本文.
»»
No.0180
日本映画「深夜食堂」を観ました。
わたしは、いわゆるグルメ漫画が大好物で、安部夜郎の『深夜食堂』は全巻読んでいます。同コミックはTVドラマ化されていますが、DVDも全部持っています。ということで、今回の映画化を非常に楽しみにしていました。
映画公式HPの「イントロダクション」には、以下のように書かれています。
「累計230万部発行」「国民的『食』コミックの『深夜食堂』がTVドラマに続き、遂に映画化! ワケありな客たちとマスターの味で紡ぐめしやの春夏秋冬――」というリード文に続いて、以下のように書かれています。
««
資料.
»»
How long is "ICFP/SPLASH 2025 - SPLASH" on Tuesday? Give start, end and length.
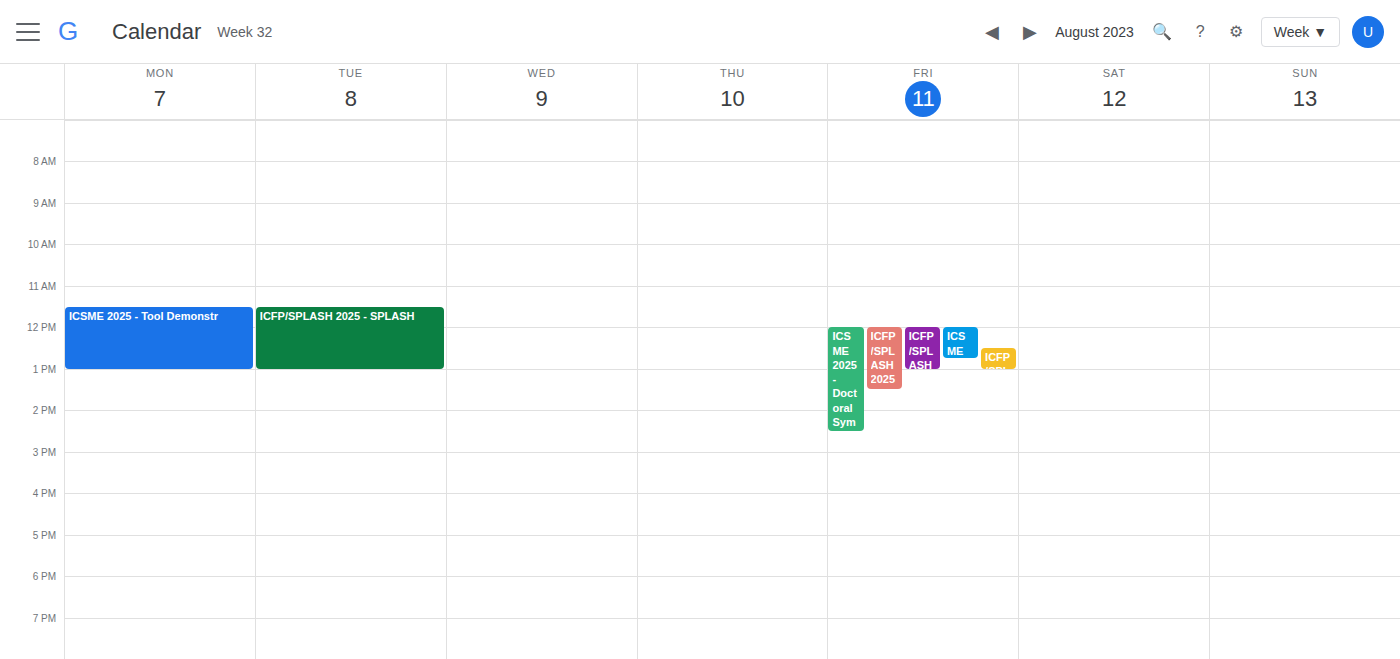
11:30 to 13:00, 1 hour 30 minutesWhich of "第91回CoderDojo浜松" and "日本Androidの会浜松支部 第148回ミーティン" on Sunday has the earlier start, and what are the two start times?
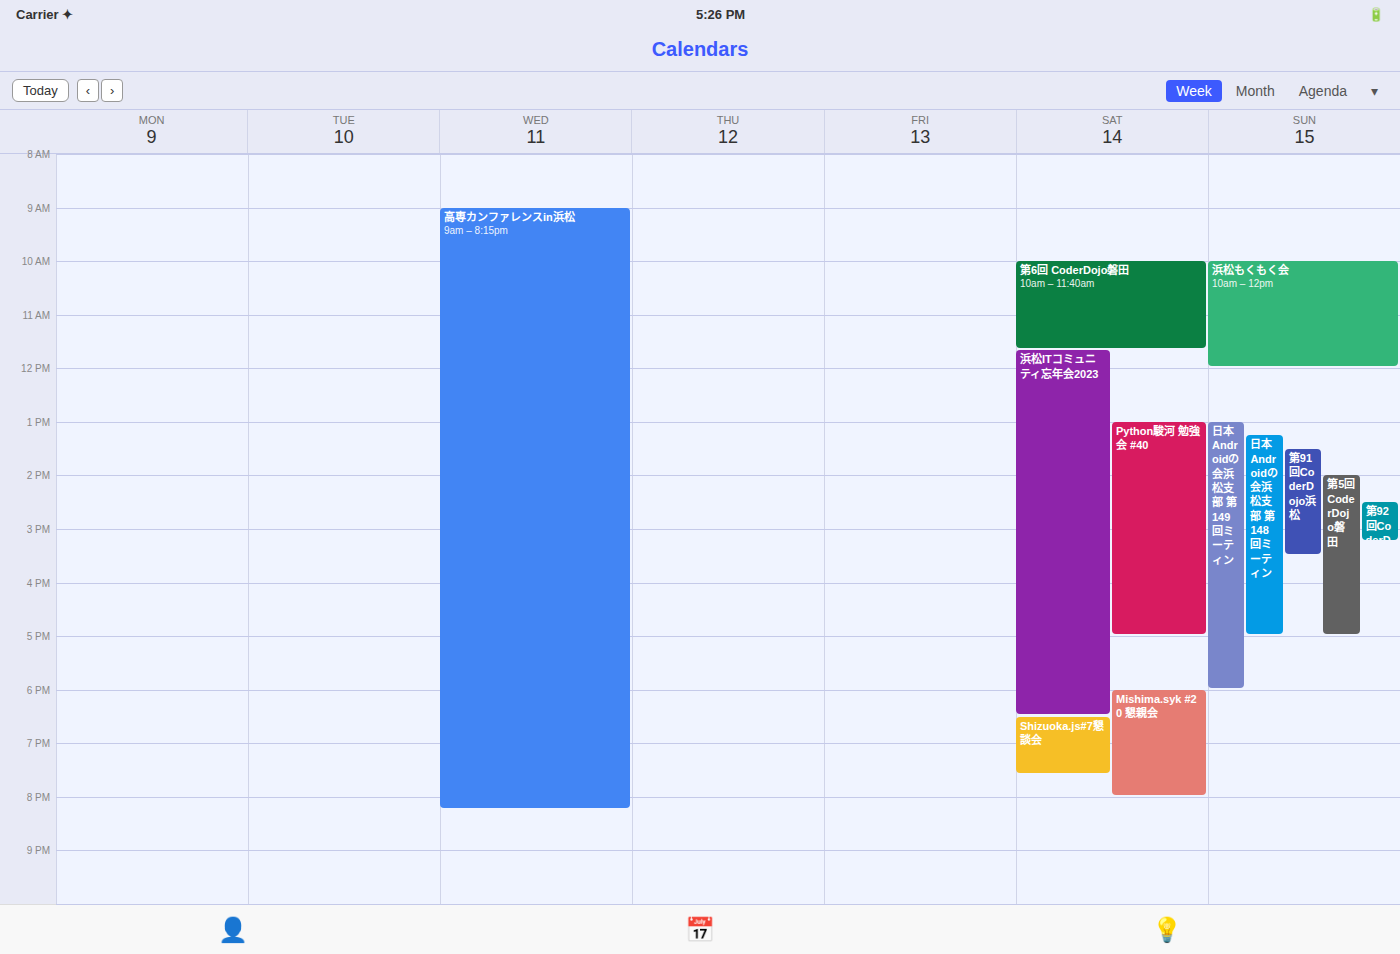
««
設問.
[1] 本文について、次の問いに答えなさい。
(a) 筆者が全巻読んでいる漫画『深夜食堂』の作者はだれですか。
(b) 筆者はTVドラマのDVDをどれだけ持っていますか。
(c) 映画公式HPのリード文では、累計発行部数は何部とされていますか。
[2] 映画『深夜食堂』についての本文を、最後の文に続けて書き進めなさい。
資料はここでは使いません。

解答.
[1]
(a) 安部夜郎
(b) 全部
(c) 230万部

[2]
「ネオンきらめく繁華街の路地裏にある小さな食堂。夜も更けた頃に『めしや』と書かれた提灯に明かりが灯ることから、人は『深夜食堂』と呼ぶ。メニューは酒と豚汁定食だけだが、頼めば大抵の物なら作ってくれる。そんなマスターが出す懐かしい味を前に、客たちの悲喜こもごもな人生模様が交差する。『ビッグコミックオリジナル』(小学館)で連載中の安倍夜郎の大ヒット漫画を原作に深夜の放送ながら静かなブームを呼び、第3部まで続いている人気ドラマが待望の映画化。主演はドラマ版と同じく小林薫。客と絶妙な距離感を取る寡黙なマスター役を自然な佇まいで演じる。監督は映画『東京タワー オカンとボクと、時々、オトン』で日本アカデミー賞を受賞し、ドラマシリーズ『深夜食堂』も手がける松岡錠司。心も胃袋もやさしく満たす『深夜食堂』の味、大スクリーンでたっぷりとご堪能あれ」
また、映画公式HPの「ストーリー」には、こう書かれています。
「マスターの作る味と居心地の良さを求めて、夜な夜なにぎわうめしや。ある日、誰かが店に置き忘れた骨壺をめぐってマスターは思案顔。 詮索好きな常連たちは骨壺をネタに、いつもの与太話に花を咲かせている。そんなめしやに久しぶりに顔を出したたまこ。愛人を亡くしたばかりで新しいパトロンを物色中だったが、隣にいた年下の男と肌が合い・・・」
続いて、映画公式HPの「ストーリー」には以下のように書かれています。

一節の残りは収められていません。